[Human pose keypoint data]
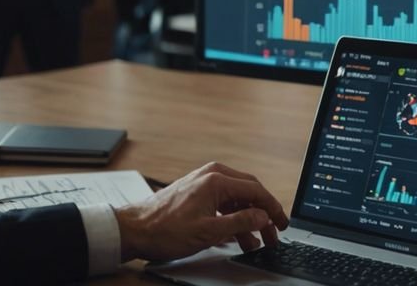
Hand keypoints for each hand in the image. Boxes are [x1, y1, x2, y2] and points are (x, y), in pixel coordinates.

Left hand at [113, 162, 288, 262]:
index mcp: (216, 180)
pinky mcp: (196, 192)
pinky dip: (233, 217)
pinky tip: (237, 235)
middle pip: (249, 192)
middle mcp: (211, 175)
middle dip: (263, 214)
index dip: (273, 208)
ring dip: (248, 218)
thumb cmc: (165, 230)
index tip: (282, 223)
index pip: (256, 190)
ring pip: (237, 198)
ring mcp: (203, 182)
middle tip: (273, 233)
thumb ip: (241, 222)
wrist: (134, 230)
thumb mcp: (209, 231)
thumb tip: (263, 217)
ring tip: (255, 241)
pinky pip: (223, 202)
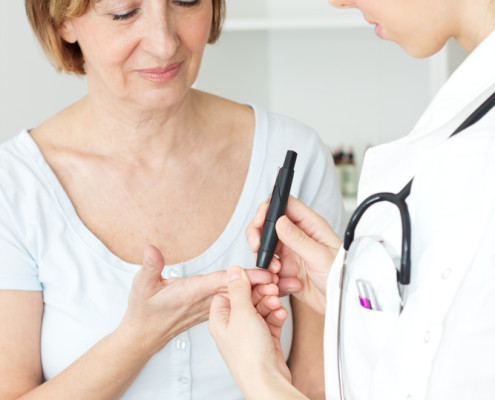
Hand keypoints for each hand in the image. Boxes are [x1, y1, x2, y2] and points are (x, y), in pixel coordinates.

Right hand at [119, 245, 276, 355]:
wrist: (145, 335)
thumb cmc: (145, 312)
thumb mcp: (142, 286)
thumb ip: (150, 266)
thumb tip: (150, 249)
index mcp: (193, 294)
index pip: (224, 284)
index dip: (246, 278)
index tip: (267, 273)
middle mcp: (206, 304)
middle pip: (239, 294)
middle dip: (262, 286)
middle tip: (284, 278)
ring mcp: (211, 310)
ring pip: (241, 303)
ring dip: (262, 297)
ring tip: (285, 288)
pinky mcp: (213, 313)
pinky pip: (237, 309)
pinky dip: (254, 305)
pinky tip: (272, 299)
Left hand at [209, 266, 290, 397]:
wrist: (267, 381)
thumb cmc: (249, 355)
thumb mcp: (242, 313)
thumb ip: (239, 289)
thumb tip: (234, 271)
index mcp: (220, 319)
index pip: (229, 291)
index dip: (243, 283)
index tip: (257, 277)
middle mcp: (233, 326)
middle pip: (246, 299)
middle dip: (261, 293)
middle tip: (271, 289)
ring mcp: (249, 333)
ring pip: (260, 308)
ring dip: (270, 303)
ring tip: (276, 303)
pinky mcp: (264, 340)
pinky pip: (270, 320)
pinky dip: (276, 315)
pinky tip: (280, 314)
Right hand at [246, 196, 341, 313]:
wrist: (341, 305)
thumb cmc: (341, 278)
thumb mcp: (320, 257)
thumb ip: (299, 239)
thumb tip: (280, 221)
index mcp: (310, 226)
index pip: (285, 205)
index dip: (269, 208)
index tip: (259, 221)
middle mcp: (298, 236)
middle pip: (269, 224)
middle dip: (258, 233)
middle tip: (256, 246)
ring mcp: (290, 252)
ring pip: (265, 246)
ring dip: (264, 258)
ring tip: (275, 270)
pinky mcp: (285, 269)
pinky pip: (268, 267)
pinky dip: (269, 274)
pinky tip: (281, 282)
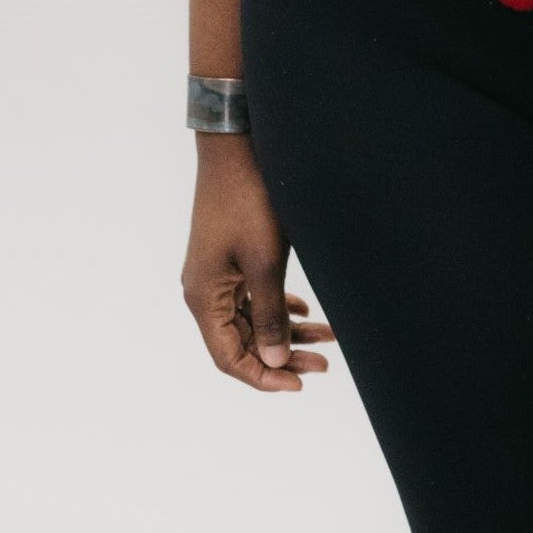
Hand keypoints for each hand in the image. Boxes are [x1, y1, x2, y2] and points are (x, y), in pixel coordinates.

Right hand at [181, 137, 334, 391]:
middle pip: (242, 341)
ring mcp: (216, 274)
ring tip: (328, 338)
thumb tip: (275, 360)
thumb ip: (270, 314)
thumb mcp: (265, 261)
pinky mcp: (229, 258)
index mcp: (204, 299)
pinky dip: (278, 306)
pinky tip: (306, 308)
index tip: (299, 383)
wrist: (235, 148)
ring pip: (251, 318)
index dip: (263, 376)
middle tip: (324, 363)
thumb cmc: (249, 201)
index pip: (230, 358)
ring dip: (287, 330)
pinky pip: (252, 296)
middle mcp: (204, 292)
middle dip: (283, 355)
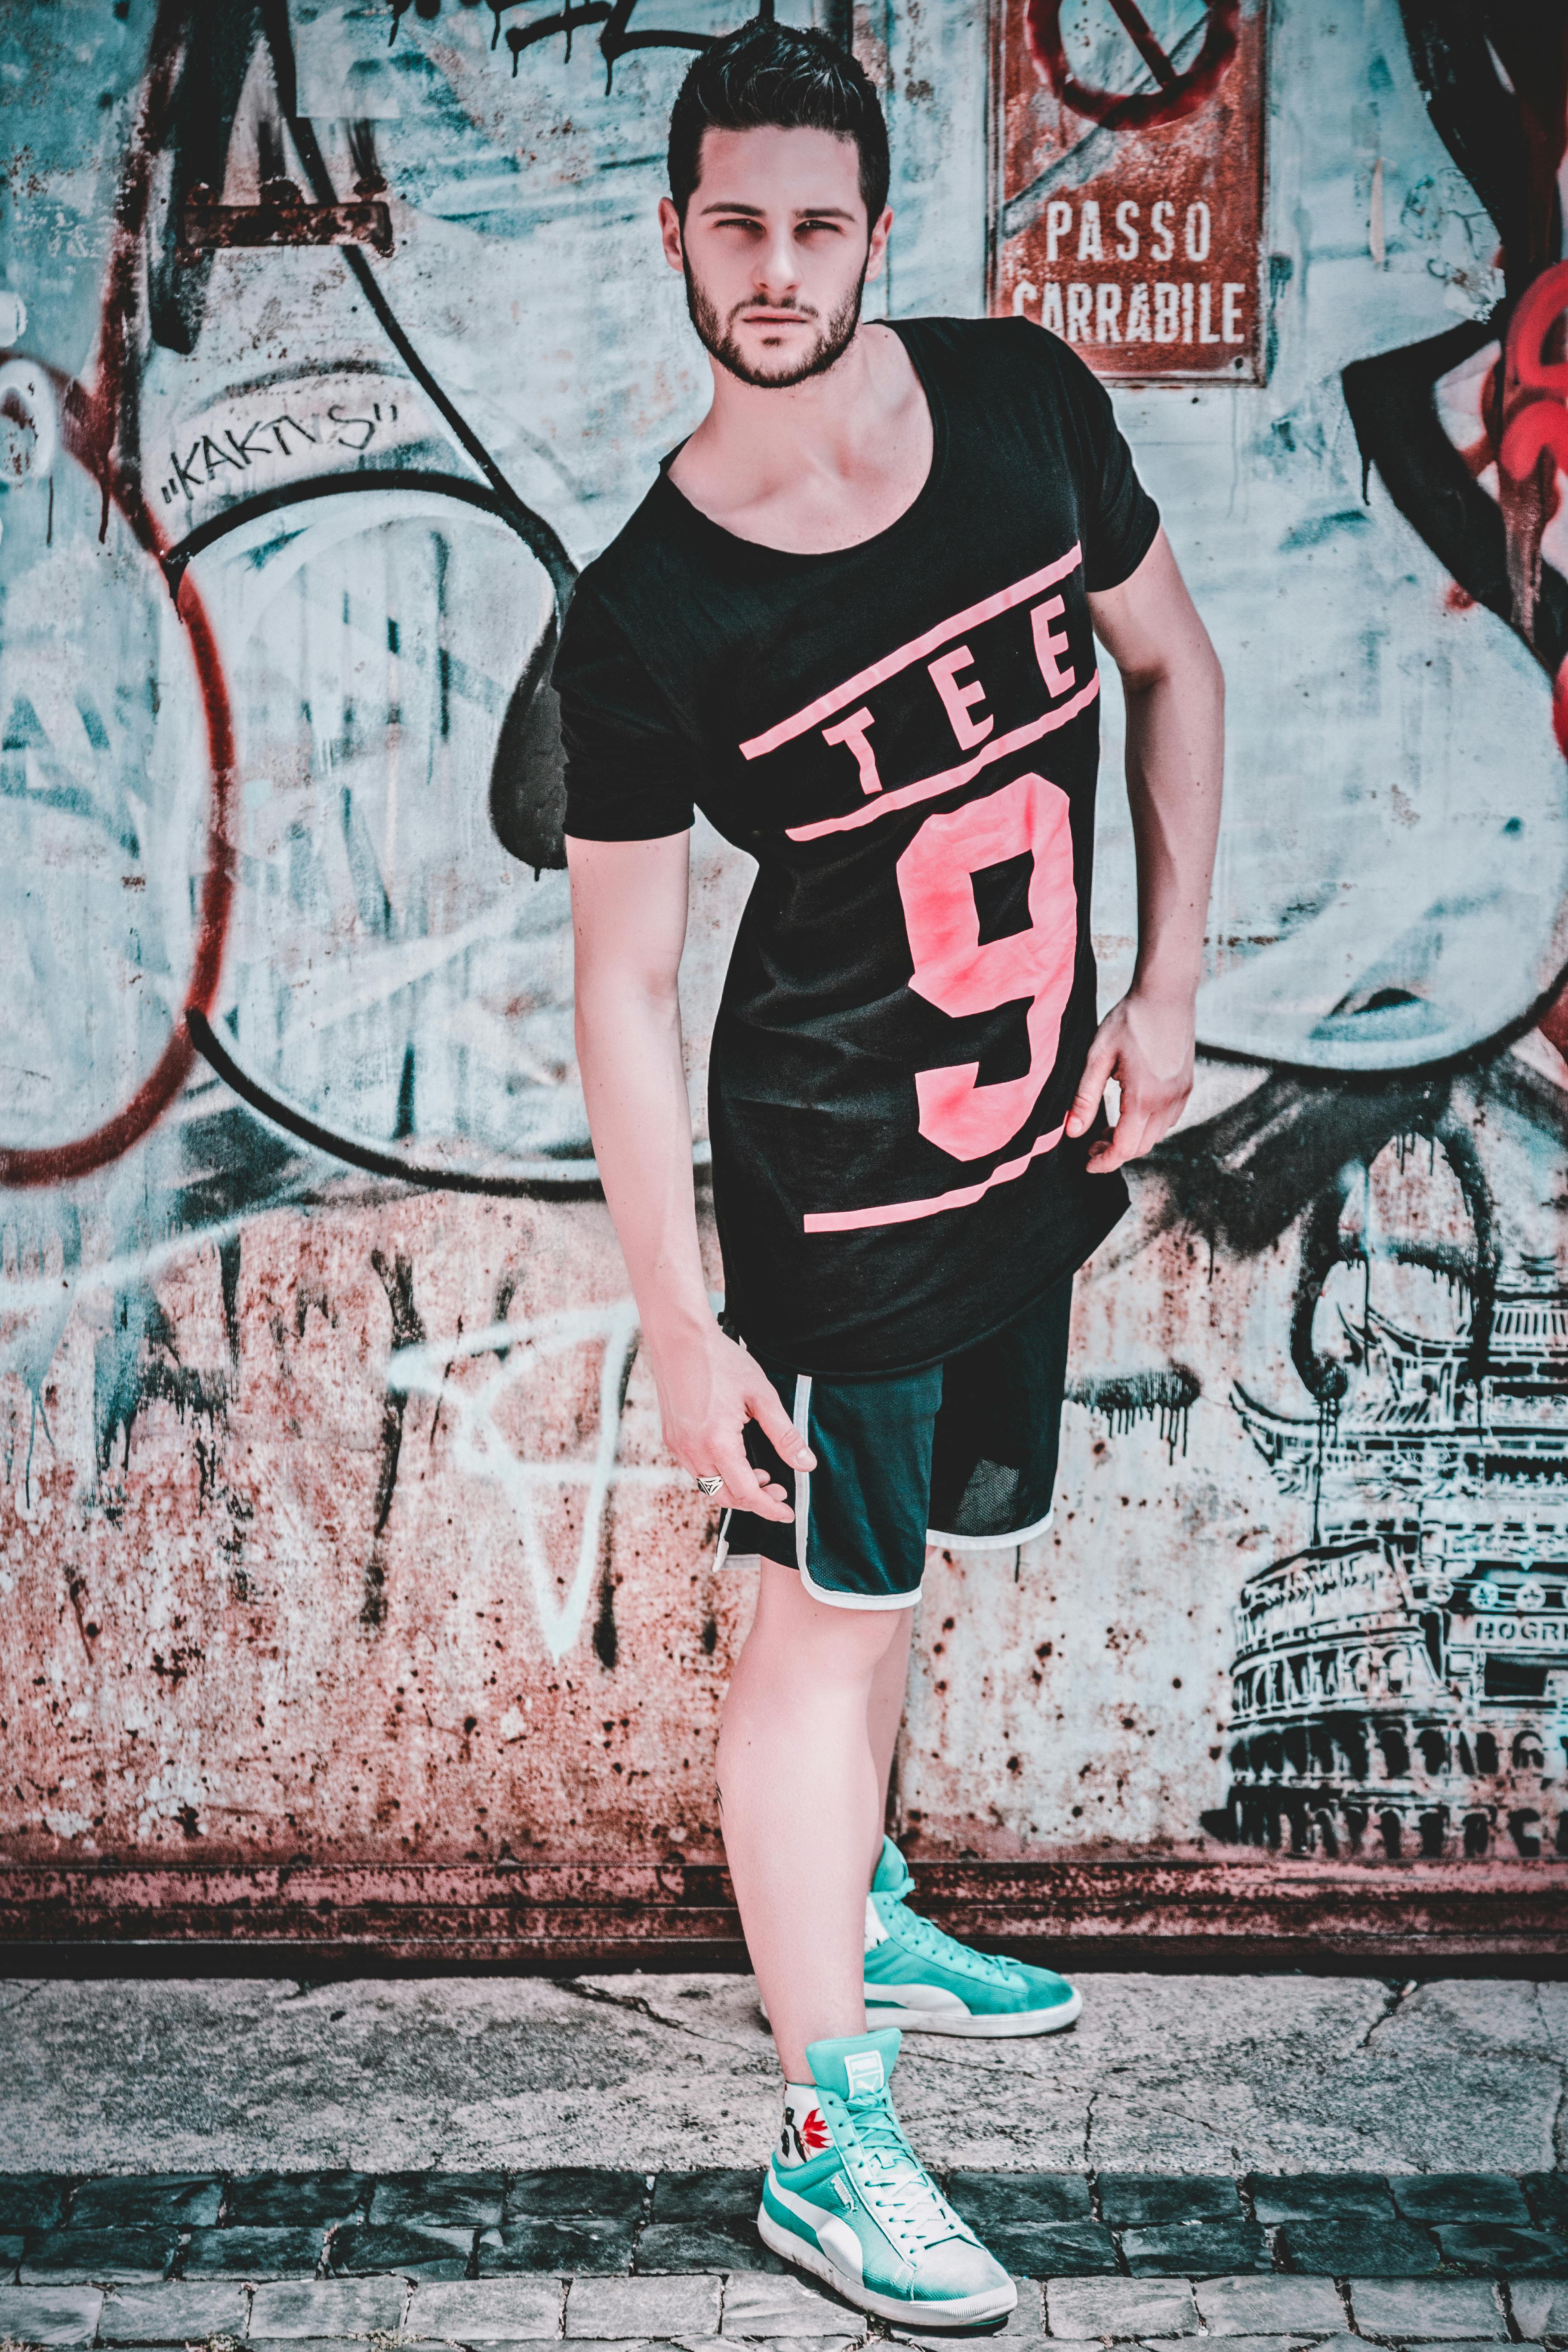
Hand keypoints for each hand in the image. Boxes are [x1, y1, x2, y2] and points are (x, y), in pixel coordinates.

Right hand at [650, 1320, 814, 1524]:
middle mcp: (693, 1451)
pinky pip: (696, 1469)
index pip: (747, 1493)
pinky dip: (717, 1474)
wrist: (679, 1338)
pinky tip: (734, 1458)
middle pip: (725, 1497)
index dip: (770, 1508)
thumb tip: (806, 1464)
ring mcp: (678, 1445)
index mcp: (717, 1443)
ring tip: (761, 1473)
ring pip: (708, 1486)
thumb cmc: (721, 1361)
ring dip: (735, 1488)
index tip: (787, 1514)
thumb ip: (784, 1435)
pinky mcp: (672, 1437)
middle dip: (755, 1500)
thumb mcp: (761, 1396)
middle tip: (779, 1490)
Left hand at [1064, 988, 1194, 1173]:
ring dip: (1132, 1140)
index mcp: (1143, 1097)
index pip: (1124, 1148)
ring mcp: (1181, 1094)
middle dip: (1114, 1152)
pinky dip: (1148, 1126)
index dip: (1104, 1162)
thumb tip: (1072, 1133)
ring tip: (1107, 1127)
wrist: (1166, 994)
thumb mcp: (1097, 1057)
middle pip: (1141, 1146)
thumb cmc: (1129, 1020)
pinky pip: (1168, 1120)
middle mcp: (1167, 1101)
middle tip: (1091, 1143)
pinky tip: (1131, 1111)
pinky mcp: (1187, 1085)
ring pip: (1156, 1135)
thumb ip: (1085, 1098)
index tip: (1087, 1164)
* * *
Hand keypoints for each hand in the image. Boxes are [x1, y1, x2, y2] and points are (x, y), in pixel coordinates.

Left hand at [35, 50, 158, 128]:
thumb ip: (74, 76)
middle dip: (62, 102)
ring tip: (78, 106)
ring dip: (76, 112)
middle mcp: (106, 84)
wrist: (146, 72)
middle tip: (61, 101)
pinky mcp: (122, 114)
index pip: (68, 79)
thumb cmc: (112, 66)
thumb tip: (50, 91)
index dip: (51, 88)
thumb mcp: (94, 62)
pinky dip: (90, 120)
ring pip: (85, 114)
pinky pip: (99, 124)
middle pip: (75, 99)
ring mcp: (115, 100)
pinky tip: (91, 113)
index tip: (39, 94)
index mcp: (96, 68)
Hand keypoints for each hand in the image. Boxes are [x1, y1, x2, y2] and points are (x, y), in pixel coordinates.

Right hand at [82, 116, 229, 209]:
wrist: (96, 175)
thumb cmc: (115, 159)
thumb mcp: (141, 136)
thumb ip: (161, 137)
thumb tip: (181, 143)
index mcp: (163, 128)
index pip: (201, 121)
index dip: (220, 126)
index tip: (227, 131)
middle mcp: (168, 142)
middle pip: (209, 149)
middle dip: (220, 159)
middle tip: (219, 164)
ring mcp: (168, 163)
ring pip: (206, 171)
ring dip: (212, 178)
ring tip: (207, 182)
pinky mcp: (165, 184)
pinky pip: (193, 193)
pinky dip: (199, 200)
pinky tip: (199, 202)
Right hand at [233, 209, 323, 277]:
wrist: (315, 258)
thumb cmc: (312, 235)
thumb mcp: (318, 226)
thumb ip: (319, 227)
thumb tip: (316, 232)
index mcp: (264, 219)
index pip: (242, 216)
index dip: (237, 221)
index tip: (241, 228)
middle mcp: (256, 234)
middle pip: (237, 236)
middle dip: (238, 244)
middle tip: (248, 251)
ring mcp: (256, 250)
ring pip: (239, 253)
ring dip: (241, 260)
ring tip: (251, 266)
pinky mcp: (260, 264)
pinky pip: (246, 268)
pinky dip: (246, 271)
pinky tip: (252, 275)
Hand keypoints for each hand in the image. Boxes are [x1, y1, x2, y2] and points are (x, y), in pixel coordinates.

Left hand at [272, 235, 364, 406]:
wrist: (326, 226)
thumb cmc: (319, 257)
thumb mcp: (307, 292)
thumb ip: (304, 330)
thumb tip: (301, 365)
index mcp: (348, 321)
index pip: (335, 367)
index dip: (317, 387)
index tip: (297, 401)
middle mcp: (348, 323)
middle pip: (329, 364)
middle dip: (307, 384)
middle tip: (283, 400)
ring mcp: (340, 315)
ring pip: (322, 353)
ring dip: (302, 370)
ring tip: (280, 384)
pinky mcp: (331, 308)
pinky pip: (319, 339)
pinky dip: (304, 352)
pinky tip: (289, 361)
...
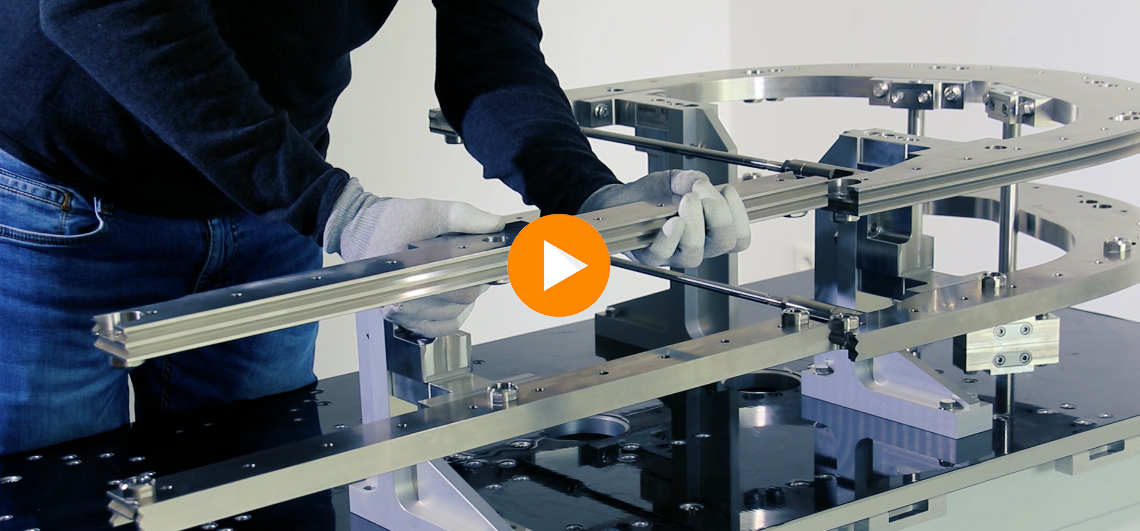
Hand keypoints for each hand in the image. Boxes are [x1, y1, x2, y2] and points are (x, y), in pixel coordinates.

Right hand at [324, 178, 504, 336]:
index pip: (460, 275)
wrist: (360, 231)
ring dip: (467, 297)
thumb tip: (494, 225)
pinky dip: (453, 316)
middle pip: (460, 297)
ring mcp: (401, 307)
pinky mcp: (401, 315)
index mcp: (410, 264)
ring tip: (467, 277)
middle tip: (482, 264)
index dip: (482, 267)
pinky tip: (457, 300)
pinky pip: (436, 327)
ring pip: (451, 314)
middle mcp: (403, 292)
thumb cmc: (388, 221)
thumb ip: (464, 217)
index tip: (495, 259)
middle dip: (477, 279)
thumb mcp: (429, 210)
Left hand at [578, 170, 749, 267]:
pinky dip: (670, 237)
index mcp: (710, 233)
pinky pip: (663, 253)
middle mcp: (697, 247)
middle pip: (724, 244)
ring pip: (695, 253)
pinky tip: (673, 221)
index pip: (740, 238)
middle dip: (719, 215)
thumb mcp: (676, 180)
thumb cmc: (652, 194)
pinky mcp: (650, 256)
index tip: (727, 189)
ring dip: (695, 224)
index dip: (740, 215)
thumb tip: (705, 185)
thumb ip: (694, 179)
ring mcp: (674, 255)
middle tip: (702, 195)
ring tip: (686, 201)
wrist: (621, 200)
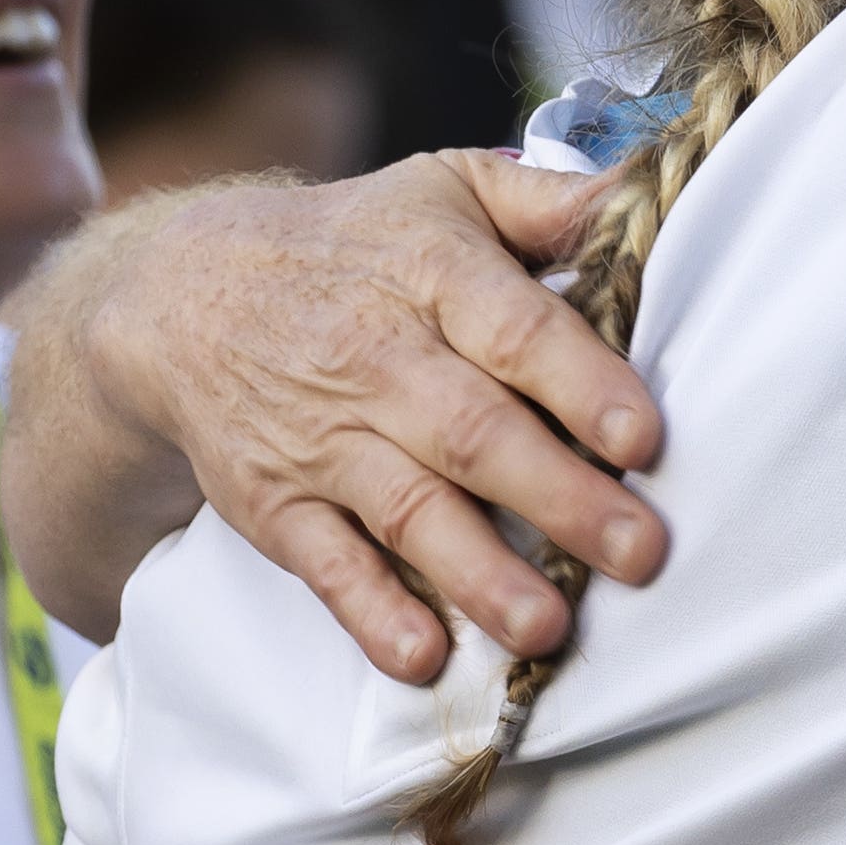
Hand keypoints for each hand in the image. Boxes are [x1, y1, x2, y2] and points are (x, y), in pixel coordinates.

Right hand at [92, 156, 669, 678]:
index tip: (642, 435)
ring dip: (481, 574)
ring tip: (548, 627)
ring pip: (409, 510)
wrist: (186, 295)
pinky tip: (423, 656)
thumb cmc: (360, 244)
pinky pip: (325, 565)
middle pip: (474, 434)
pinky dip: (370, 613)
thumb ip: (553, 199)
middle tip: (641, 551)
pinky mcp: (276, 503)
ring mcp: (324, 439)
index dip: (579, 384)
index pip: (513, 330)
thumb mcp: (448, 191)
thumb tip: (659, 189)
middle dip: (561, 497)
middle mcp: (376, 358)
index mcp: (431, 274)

Try it →
Using the records above, state how many lines contain "Left"; a single number is the whole answer.

Result for this task →
6